Accusés d’avoir escroqué la Fifa, Platini et Blatter rejugés en appel
Près de trois ans après leur acquittement en première instance, Michel Platini et l’ex-président de la FIFA, Sepp Blatter, comparaissent de nouveau en appel devant la justice suisse à partir de ce lundi. En cause : l’affaire du paiement suspect de 2 millions de francs suisses qui a précipité leur chute en 2015.
Jusqu’à jeudi soir, la Cour d’appel extraordinaire du Tribunal pénal fédéral siégeant à Muttenz (près de Bâle) examinera les charges d’escroquerie, de gestion déloyale, d’abus de confiance et de faux dans les titres. Une condamnation pourrait leur valoir jusqu’à cinq ans de prison. Le verdict est attendu le 25 mars.
Souriant, Michel Platini est arrivé au tribunal vers 08h30 (GMT+1), non loin du stade Saint-Jacques, où il avait brillé en 1984 avec la Juventus. Il a été rejoint quelques minutes plus tard par Sepp Blatter, qui a déclaré aux journalistes: «Je suis un homme confiant».
Une affaire au carrefour du droit et de la politique
Les juges devront démêler près de 25 ans de relations troubles, depuis l’alliance initiale Platini-Blatter en 1998 jusqu’à leur rivalité, puis leur éviction conjointe du football mondial. Ils devront aussi faire la part entre les aspects judiciaires et le contexte politique qui entoure ce dossier.

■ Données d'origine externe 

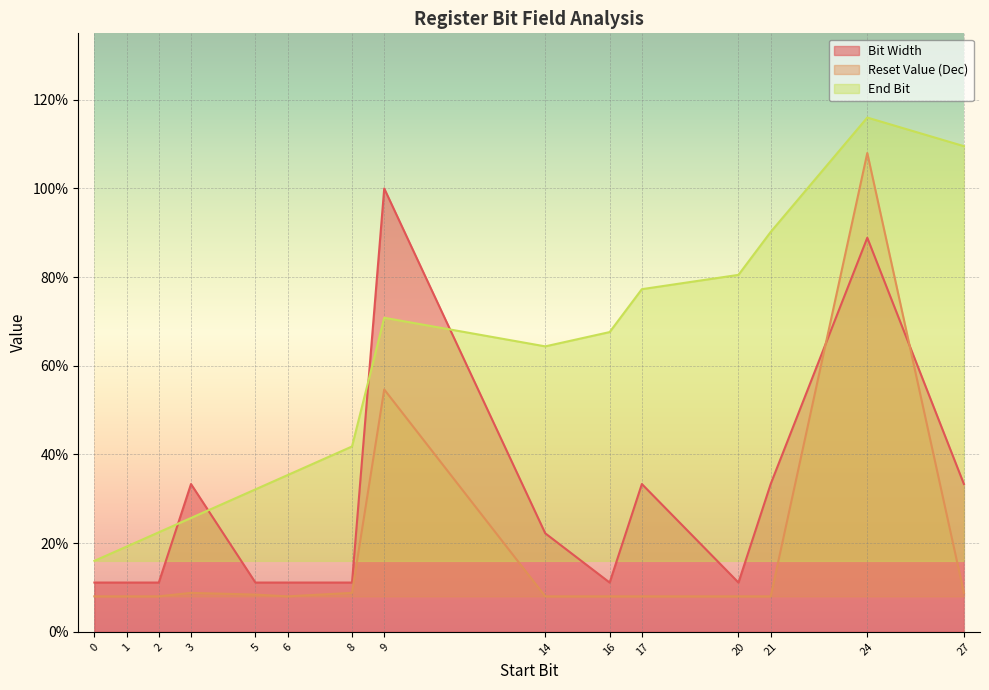

The End Bit series shows 0.2 at 1. True or false?

True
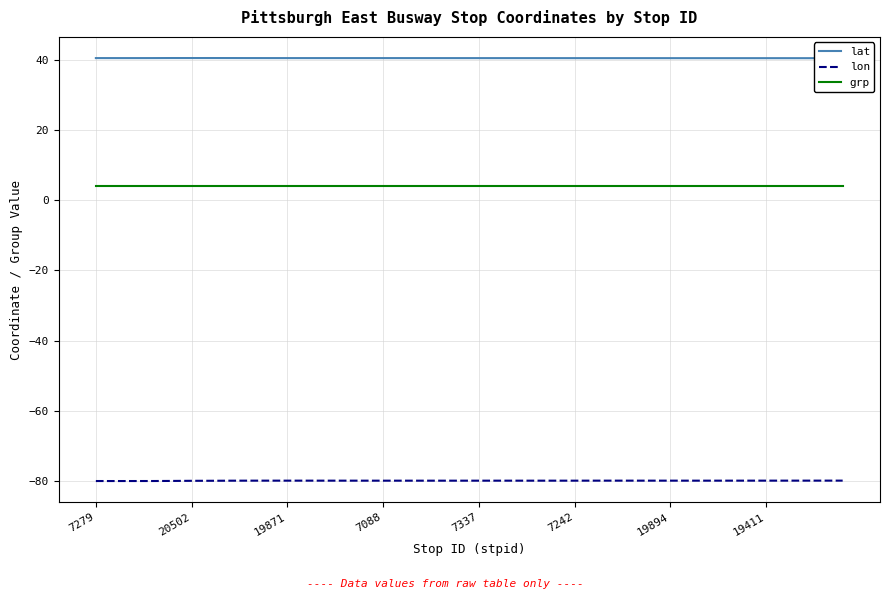

Rank the series at 17 from lowest to highest value.

lon, grp, lat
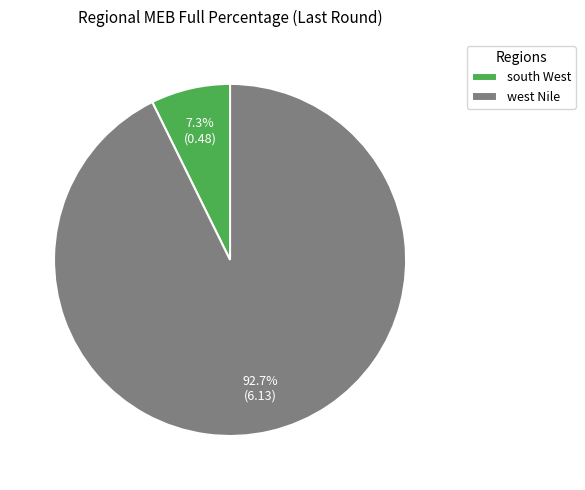

True or false: south West accounts for 16% of the total.

False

Le parquet suisse reproche aux deux hommes d’avoir obtenu illégalement un paiement de 2 millions de francs suisses (environ 1,8 million d’euros) au profit de Michel Platini, au détriment de la FIFA. Cependant, en 2022, le tribunal de première instance les avait relaxés au bénéfice du doute, estimant que l’escroquerie n’était «pas établie avec une vraisemblance confinant à la certitude».
Le fameux paiement de 2 millions
Les faits ne sont pas contestés : Michel Platini a bien conseillé Sepp Blatter entre 1998 et 2002 et avait signé un contrat prévoyant une rémunération annuelle de 300 000 francs suisses, intégralement payée par la FIFA. Pourtant, en janvier 2011, soit huit ans après la fin de sa mission, Platini a réclamé 2 millions de francs suisses, montant versé par la FIFA avec l’accord de Blatter.
Pour l’accusation, ce paiement repose sur une manœuvre frauduleuse visant à tromper les contrôles internes de la FIFA, remplissant ainsi les critères de l’escroquerie.
Un «accord oral» jamais formalisé
De leur côté, Platini et Blatter soutiennent que cet argent correspondait à un salaire convenu oralement dès le départ, à hauteur d’un million de francs suisses par an, mais que les finances de la FIFA n’avaient pas permis son paiement immédiat.
«Quand Sepp Blatter m’a demandé combien je voulais, j’ai répondu : ‘Un million’. Il m’a demandé : ‘Un million de quoi ?’ J’ai plaisanté en disant : ‘Des pesetas, des lires, des roubles, des marks… c’est toi qui décides’. Il a conclu : ‘OK, un million de francs suisses’», avait raconté Michel Platini lors du premier procès.
Blatter avait confirmé cet accord de gentlemen, conclu sans témoin et sans qu’aucune provision n’ait été inscrite dans les comptes de la FIFA.
Infantino en toile de fond
Les deux accusés n’ont pas manqué de rappeler que cette affaire avait éclaté dans un contexte de guerre de succession à la FIFA. Ils avaient pointé du doigt le rôle potentiel de Gianni Infantino, ex-bras droit de Platini à l’UEFA et successeur surprise de Blatter en 2016. Infantino avait lui-même été visé en 2020 par une enquête sur des rencontres secrètes avec l’ancien chef du parquet suisse, avant que la procédure ne soit classée sans suite en 2023.
Malgré son acquittement en 2022, Michel Platini a clairement écarté l’idée d’un retour dans le football mondial. Ce procès d’appel sonne donc comme le dernier acte d’une longue saga politico-judiciaire qui a bouleversé la gouvernance du football international.